Maybe the Jordan Cove pipeline project isn't as dead as it looked six weeks ago.
That's when the Federal Energy Regulatory Commission pulled the plug on the $7.6 billion Jordan Cove terminal in Coos Bay, Ore., a destination for liquefied natural gas pumped from Western Colorado on its way to buyers on the Pacific Rim.
But U.S. Reps. Scott Tipton of Cortez, Doug Lamborn of Colorado Springs and Ken Buck of Windsor think they can sway President Trump to get the project going again. In a letter this week, the Colorado legislators - along with six other members of Congress - urged the administration to give the project a second look and make it priority.
They also would like Trump to get a move on filling vacancies within the Federal Energy Regulatory Commission, presumably with people who will take a more favorable look at Jordan Cove.
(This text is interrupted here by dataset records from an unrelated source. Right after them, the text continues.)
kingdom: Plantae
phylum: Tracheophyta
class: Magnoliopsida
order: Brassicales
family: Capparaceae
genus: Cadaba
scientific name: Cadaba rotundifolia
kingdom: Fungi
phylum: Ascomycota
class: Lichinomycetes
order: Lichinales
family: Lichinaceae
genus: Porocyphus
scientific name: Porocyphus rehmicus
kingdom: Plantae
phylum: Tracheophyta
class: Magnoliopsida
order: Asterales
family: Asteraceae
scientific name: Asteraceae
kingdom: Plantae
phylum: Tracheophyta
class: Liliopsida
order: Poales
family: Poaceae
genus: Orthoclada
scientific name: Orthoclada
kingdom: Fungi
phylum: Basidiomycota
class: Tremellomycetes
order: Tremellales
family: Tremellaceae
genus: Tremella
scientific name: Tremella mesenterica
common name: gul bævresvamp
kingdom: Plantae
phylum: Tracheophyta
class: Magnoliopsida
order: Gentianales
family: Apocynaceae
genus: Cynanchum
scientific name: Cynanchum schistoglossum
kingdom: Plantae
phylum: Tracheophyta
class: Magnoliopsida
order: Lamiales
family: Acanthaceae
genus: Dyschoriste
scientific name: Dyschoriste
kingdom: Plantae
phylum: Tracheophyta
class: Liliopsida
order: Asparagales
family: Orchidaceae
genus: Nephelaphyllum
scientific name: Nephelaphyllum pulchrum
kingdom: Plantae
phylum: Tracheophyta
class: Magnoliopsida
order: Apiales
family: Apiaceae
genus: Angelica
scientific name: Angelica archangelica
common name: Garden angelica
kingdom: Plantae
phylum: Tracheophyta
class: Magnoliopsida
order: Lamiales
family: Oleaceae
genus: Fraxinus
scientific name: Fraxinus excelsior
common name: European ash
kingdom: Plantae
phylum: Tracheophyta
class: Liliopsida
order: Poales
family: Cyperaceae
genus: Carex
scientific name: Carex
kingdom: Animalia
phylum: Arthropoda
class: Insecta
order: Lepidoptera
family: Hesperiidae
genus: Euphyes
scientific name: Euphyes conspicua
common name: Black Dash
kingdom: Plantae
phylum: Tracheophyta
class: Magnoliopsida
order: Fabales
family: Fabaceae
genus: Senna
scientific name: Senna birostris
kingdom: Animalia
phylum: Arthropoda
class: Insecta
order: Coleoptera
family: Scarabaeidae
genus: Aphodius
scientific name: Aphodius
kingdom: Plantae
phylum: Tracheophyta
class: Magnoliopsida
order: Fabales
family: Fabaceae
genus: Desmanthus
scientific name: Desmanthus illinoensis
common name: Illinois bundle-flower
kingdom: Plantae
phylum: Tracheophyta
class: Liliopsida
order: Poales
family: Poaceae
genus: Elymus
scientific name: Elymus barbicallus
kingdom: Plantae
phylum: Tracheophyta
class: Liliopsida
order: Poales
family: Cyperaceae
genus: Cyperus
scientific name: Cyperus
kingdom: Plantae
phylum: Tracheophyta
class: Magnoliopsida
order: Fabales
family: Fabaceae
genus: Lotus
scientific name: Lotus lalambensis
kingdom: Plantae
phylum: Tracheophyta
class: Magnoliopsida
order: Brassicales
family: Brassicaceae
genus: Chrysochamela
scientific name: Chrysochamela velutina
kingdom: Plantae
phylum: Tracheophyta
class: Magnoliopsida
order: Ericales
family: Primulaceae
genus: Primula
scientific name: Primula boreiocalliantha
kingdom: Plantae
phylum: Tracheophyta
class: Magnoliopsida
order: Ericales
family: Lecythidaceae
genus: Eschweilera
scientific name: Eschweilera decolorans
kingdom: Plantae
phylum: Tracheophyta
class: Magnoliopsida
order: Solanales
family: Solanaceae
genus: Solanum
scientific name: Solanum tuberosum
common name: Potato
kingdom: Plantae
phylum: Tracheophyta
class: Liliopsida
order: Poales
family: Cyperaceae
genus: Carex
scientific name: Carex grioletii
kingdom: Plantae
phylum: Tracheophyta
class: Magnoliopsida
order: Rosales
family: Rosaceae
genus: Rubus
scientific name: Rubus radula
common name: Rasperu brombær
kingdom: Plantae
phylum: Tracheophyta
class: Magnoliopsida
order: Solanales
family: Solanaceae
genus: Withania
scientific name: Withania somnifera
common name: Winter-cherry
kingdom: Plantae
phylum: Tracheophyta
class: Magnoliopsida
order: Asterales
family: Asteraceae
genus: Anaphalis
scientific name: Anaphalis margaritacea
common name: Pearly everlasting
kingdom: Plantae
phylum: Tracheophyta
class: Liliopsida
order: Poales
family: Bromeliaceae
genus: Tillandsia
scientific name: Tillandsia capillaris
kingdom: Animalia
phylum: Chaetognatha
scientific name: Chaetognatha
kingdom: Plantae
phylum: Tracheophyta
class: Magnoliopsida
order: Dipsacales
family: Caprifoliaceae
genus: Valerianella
The letter states in part:
"The Jordan Cove Project and its associated gas production activities will create many well-paying jobs in western communities that desperately need and will happily welcome them; it will generate vast revenues for state and local coffers to fund vital infrastructure construction and maintenance, in addition to revenue for the federal Treasury; and it will supply key allies with American energy developed by the American worker in the most environmentally responsible way. For these reasons, the Jordan Cove Project has enjoyed strong, bipartisan support at all levels of government."
The letter also was signed by Rep. Mia Love of Utah, Jason Chaffetz of Utah, Chris Stewart of Utah, Liz Cheney of Wyoming, Paul Gosar of Arizona and Kurt Schrader of Oregon.
The Mancos Shale formation of the Piceance Basin, which includes much of northwestern Colorado, holds 66.3 trillion cubic feet of natural gas, 40 times more than previously suspected, a U.S. Geological Survey in June indicated.
The Federal Energy Regulatory Commission said it had given the Jordan Cove project's Canadian backers three and a half years to show there was a market for the gas, and the project backers had failed to do so.